• **Task details**
Drop every image and restate the entries below word for word.

┌────────

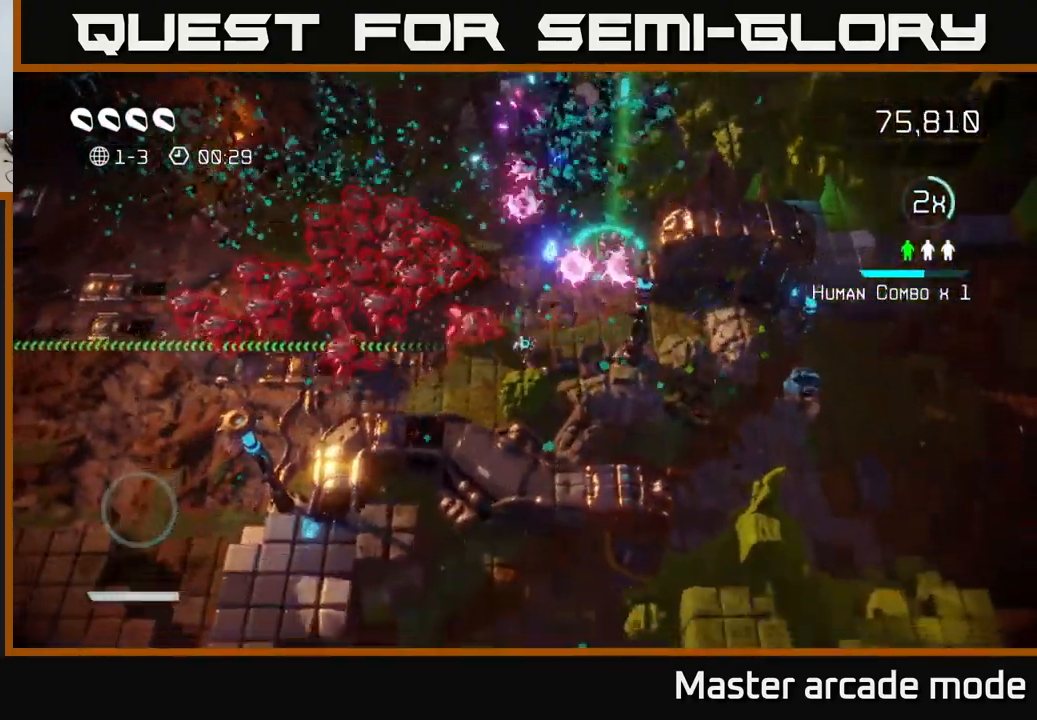
{"buttons": [], "left_stick": "left", "right_stick": "up", "events": [[283, "L2", "down"], [316, "left_stick", "left"], [500, "L2", "up"]]}
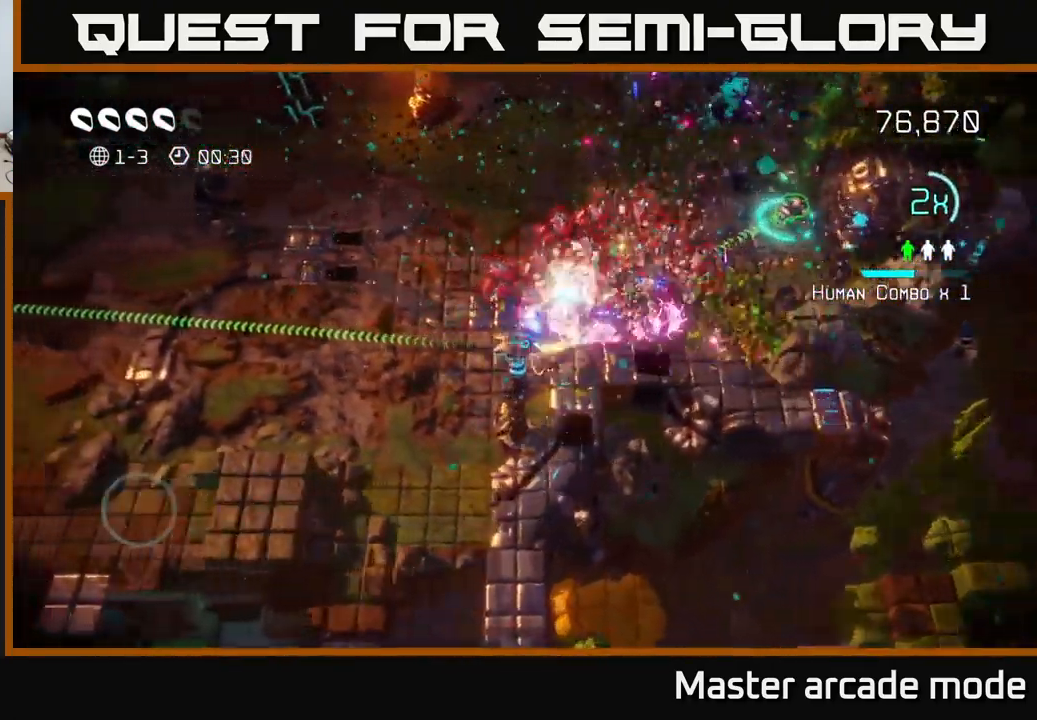
{"buttons": [], "left_stick": "up-left", "right_stick": "right", "events": [[33, "right_stick", "up-right"], [283, "left_stick", "up-left"], [300, "right_stick", "right"]]}
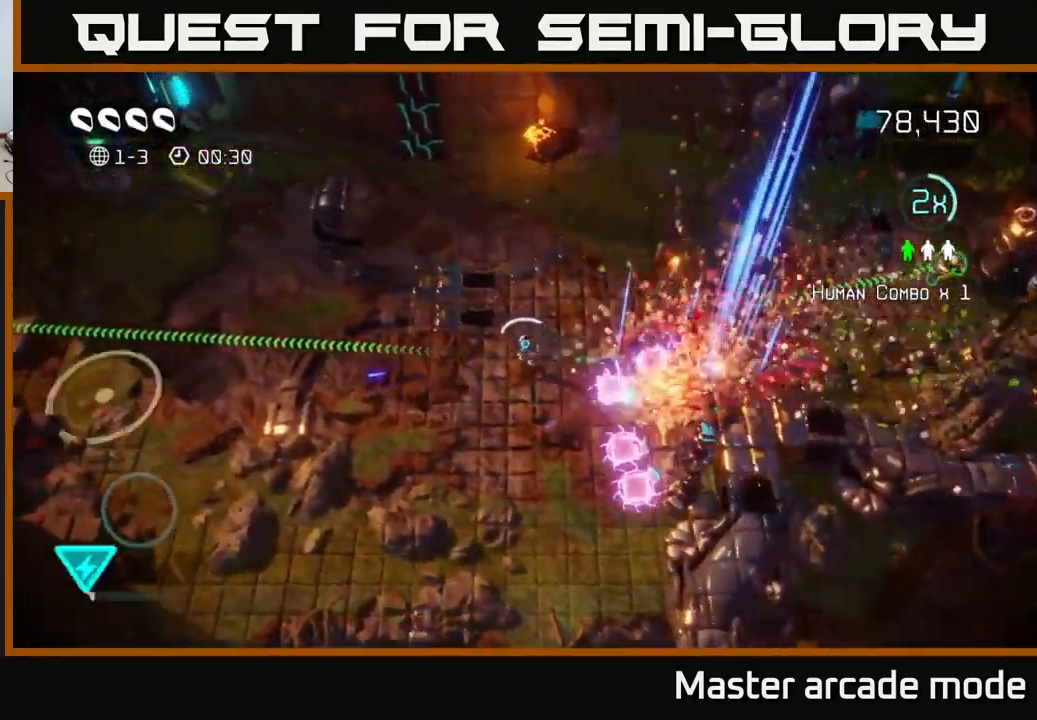
{"buttons": [], "left_stick": "up-right", "right_stick": "up-right", "events": [[16, "left_stick", "up"], [183, "right_stick", "down-right"], [267, "left_stick", "up-right"], [283, "right_stick", "right"], [483, "right_stick", "up-right"]]}
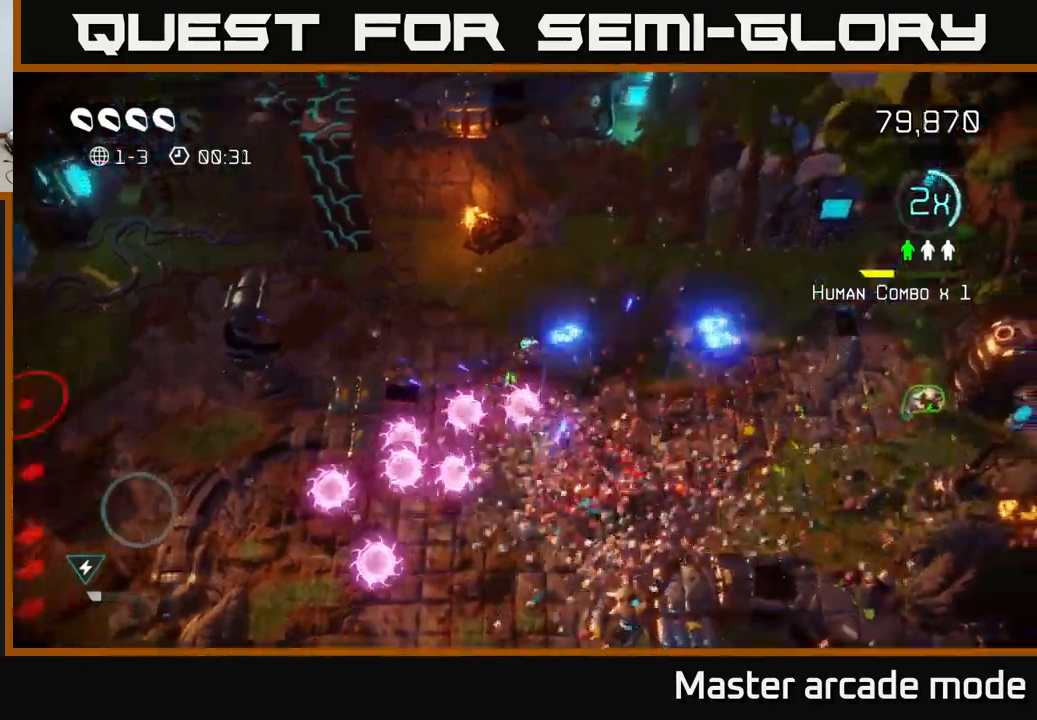
{"buttons": [], "left_stick": "right", "right_stick": "up-right", "events": [[50, "left_stick", "right"]]}
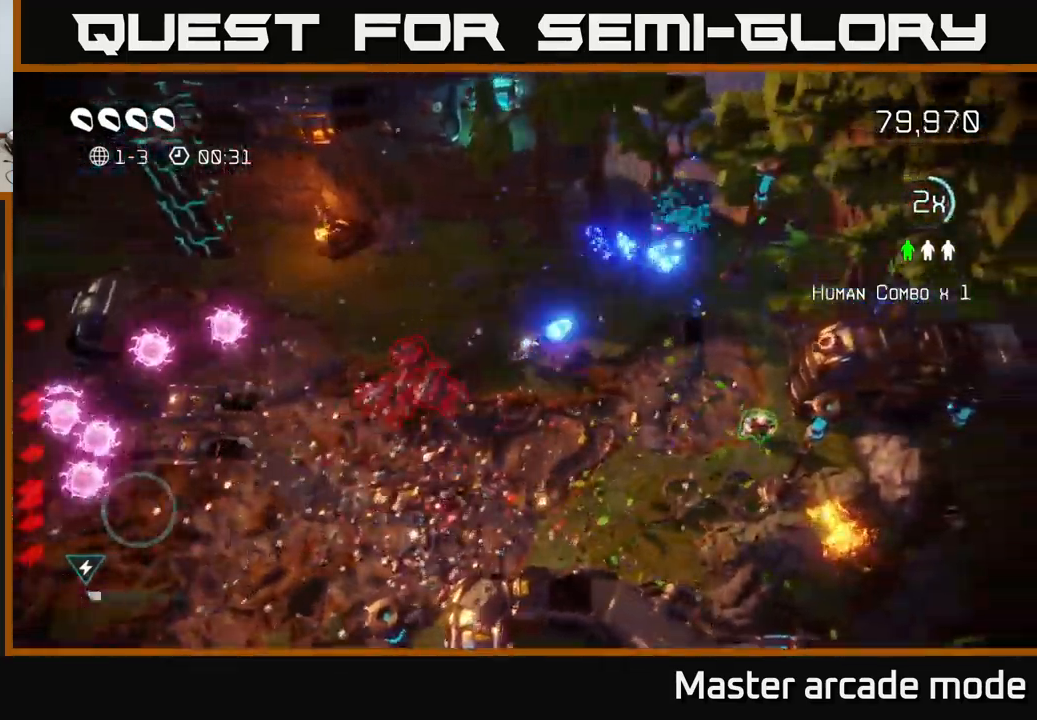
{"buttons": [], "left_stick": "down-right", "right_stick": "up", "events": [[267, "left_stick", "down-right"], [433, "right_stick", "up"]]}
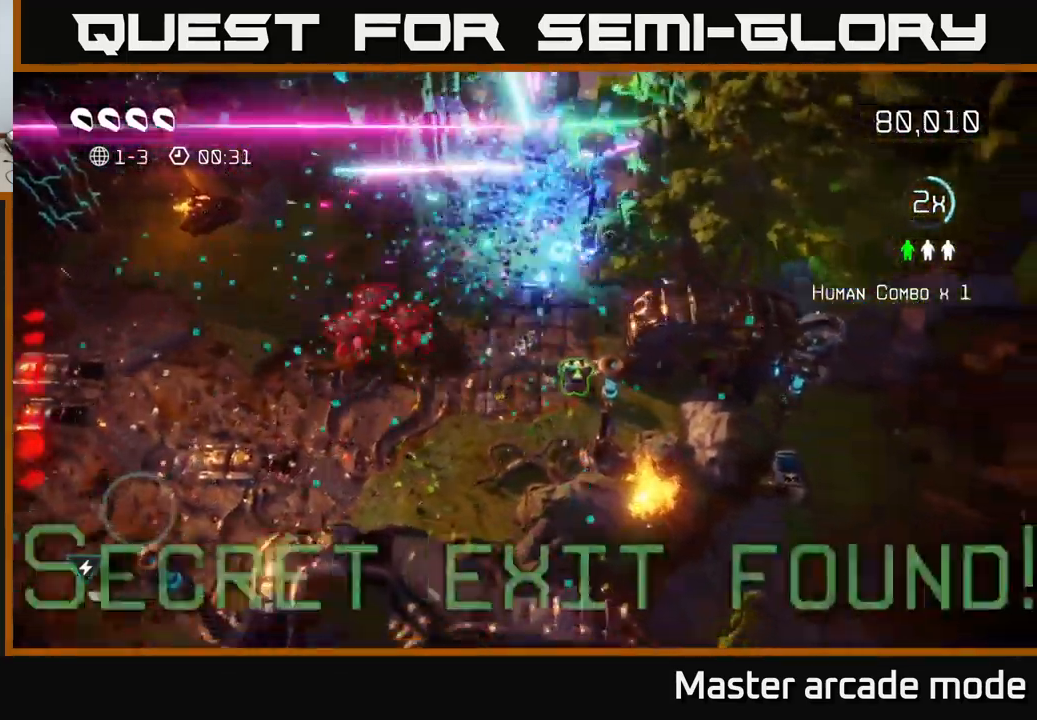
{"buttons": [], "left_stick": "down-left", "right_stick": "up", "events": [[150, "right_stick", "up-left"], [183, "left_stick", "down-left"], [467, "right_stick", "up"]]}
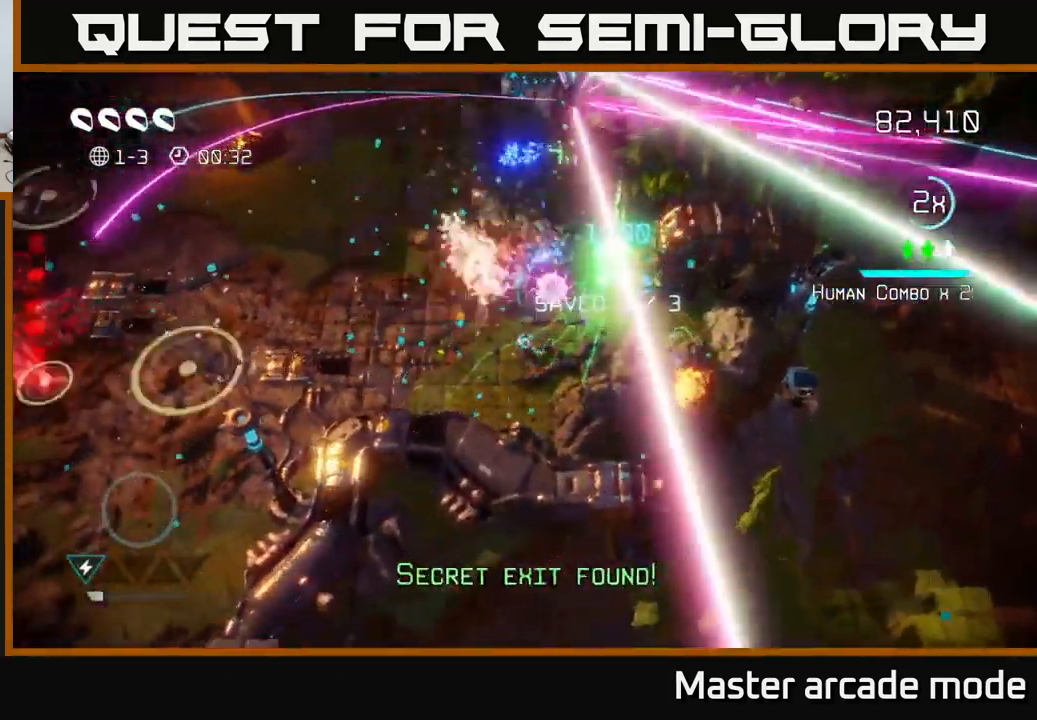
{"buttons": [], "left_stick": "down-left", "right_stick": "left", "events": [[67, "left_stick", "left"], [150, "right_stick", "up-right"], [283, "right_stick", "left"], [433, "left_stick", "down-left"]]}
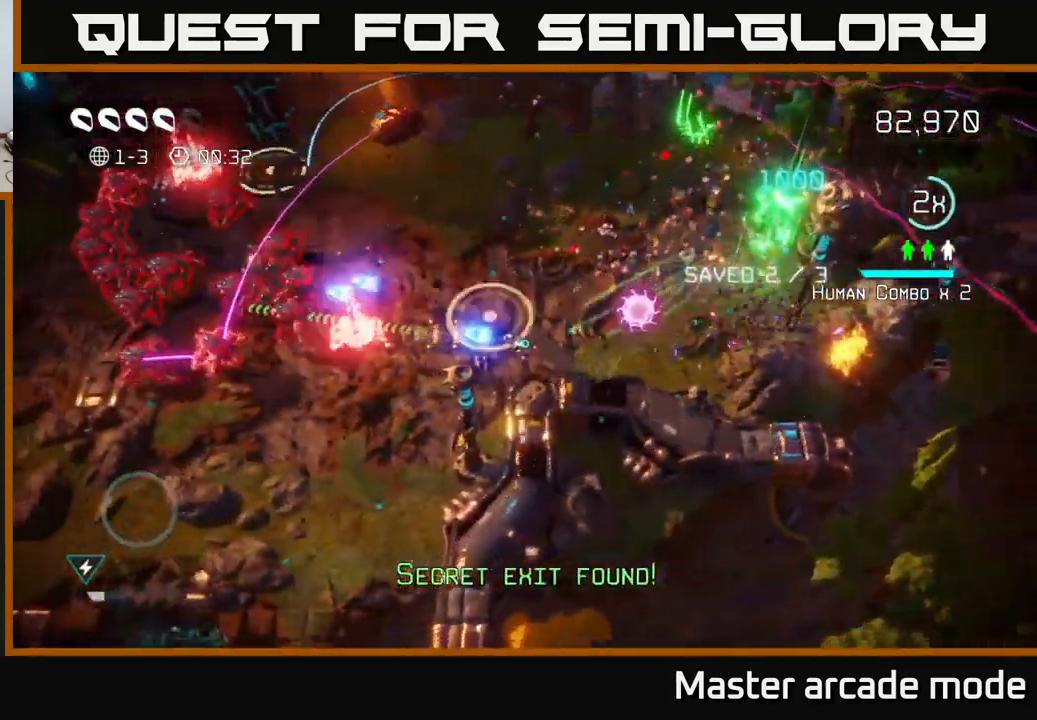
{"buttons": [], "left_stick": "down-left", "right_stick": "up-left", "events": [[150, "right_stick", "up-left"]]}
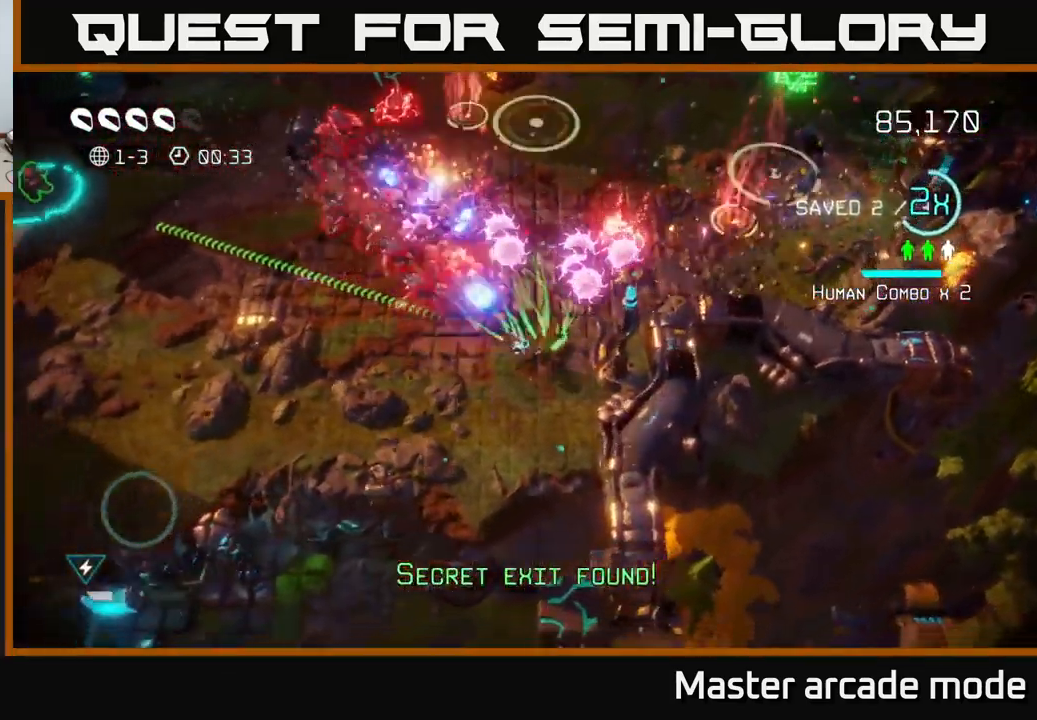
{"buttons": [], "left_stick": "up-left", "right_stick": "up", "events": [[100, "left_stick", "left"], [117, "L2", "down"], [183, "right_stick", "up"], [283, "L2", "up"], [467, "left_stick", "up-left"]]}
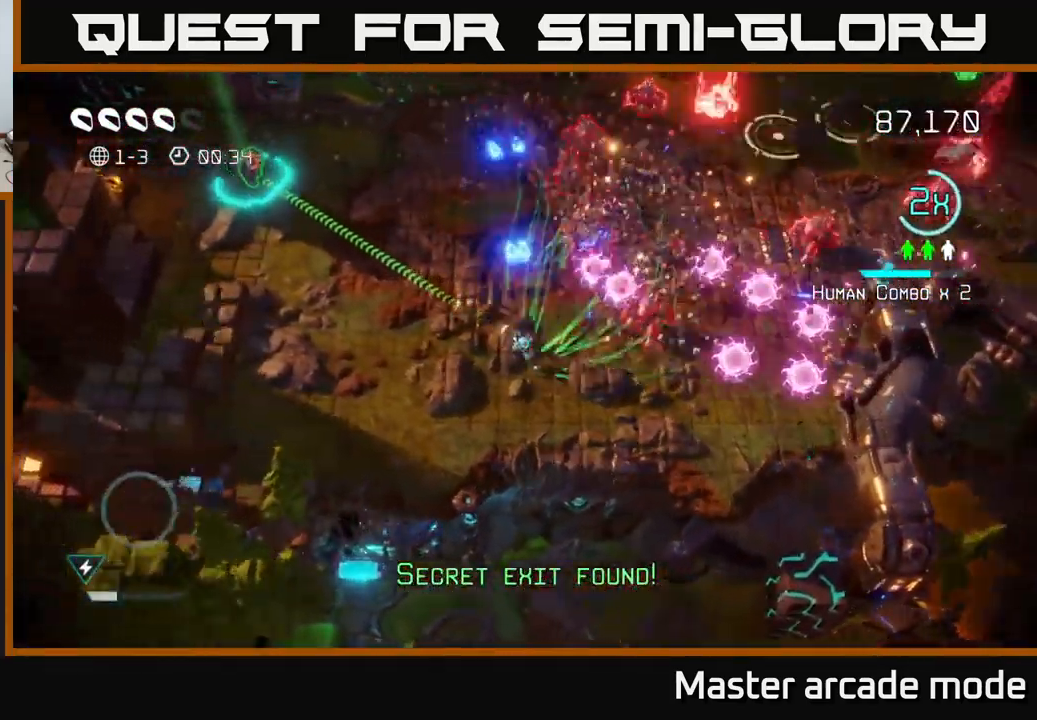
{"buttons": [], "left_stick": "up-left", "right_stick": "up", "events": []}
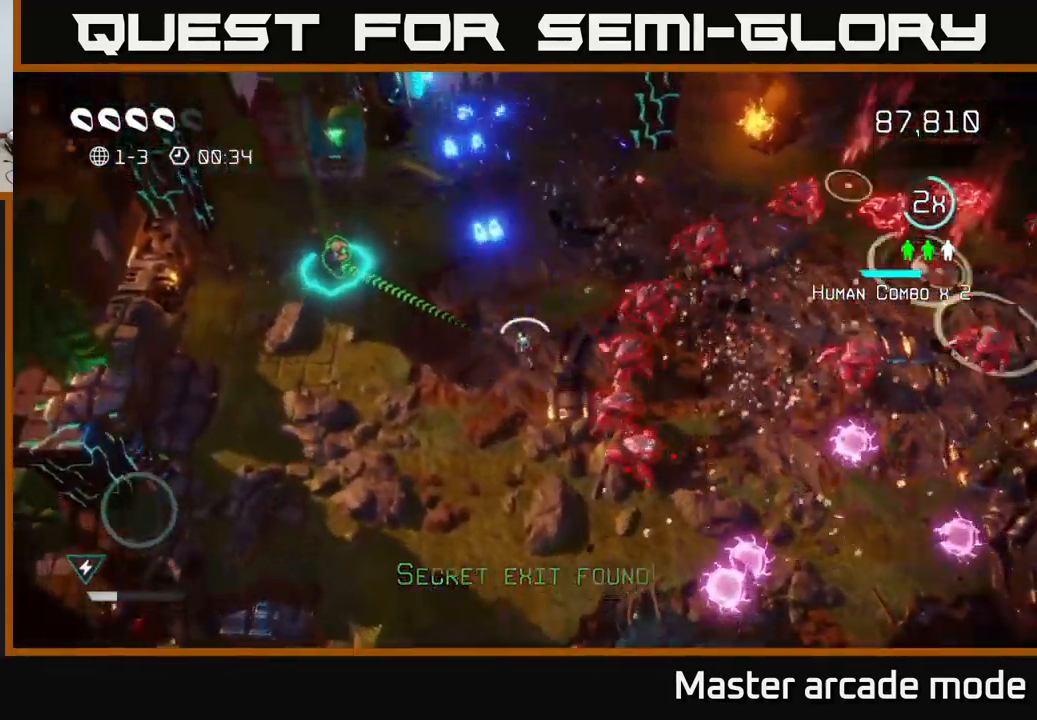
{"buttons": [], "left_stick": "left", "right_stick": "left", "events": [[267, "right_stick", "up-left"], [483, "right_stick", "left"], [500, "left_stick", "left"]]}
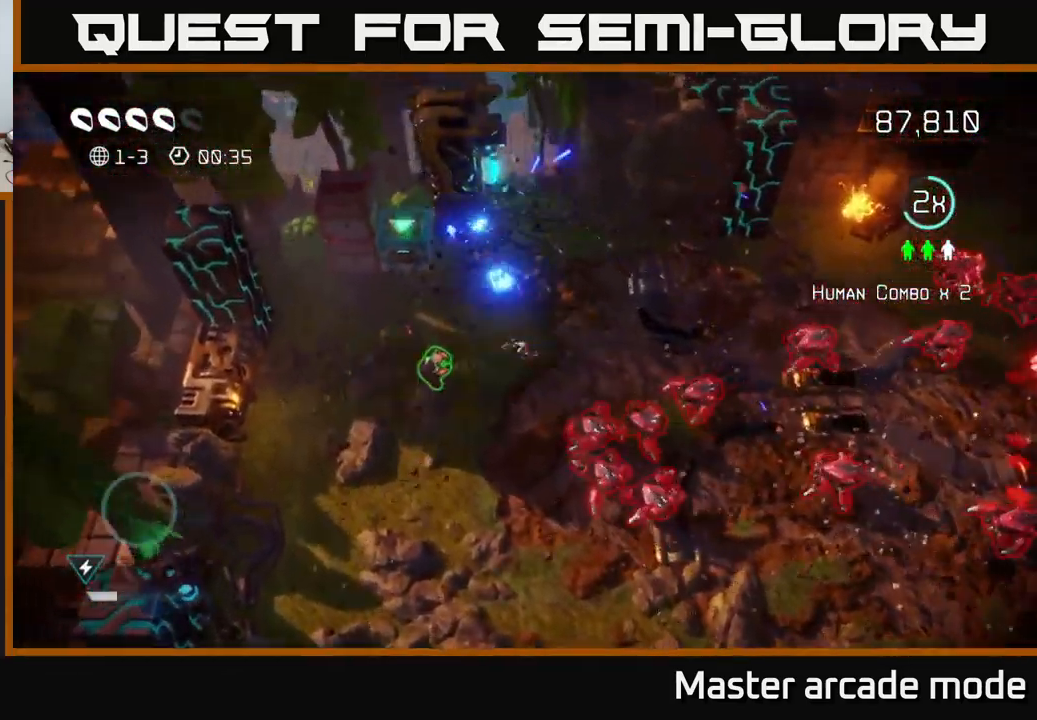
{"buttons": [], "left_stick": "left", "right_stick": "up", "events": [[133, "right_stick", "up-left"], [367, "right_stick", "up"]]}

└────────

• **Written response**
{"buttons": [], "left_stick": "left", "right_stick": "up", "events": [[283, "L2", "down"], [316, "left_stick", "left"], [500, "L2", "up"]]}
{"buttons": [], "left_stick": "up-left", "right_stick": "right", "events": [[33, "right_stick", "up-right"], [283, "left_stick", "up-left"], [300, "right_stick", "right"]]}
{"buttons": [], "left_stick": "up-right", "right_stick": "up-right", "events": [[16, "left_stick", "up"], [183, "right_stick", "down-right"], [267, "left_stick", "up-right"], [283, "right_stick", "right"], [483, "right_stick", "up-right"]]}
{"buttons": [], "left_stick": "right", "right_stick": "up-right", "events": [[50, "left_stick", "right"]]}
{"buttons": [], "left_stick": "down-right", "right_stick": "up", "events": [[267, "left_stick", "down-right"], [433, "right_stick", "up"]]}
{"buttons": [], "left_stick": "down-left", "right_stick": "up", "events": [[150, "right_stick", "up-left"], [183, "left_stick", "down-left"], [467, "right_stick", "up"]]}
{"buttons": [], "left_stick": "down-left", "right_stick": "left", "events": [[67, "left_stick", "left"], [150, "right_stick", "up-right"], [283, "right_stick", "left"], [433, "left_stick", "down-left"]]}
{"buttons": [], "left_stick": "down-left", "right_stick": "up-left", "events": [[150, "right_stick", "up-left"]]}
{"buttons": [], "left_stick": "up-left", "right_stick": "up", "events": [[100, "left_stick", "left"], [117, "L2", "down"], [183, "right_stick", "up"], [283, "L2", "up"], [467, "left_stick", "up-left"]]}
{"buttons": [], "left_stick": "up-left", "right_stick": "up", "events": []}
{"buttons": [], "left_stick": "left", "right_stick": "left", "events": [[267, "right_stick", "up-left"], [483, "right_stick", "left"], [500, "left_stick", "left"]]}
{"buttons": [], "left_stick": "left", "right_stick": "up", "events": [[133, "right_stick", "up-left"], [367, "right_stick", "up"]]}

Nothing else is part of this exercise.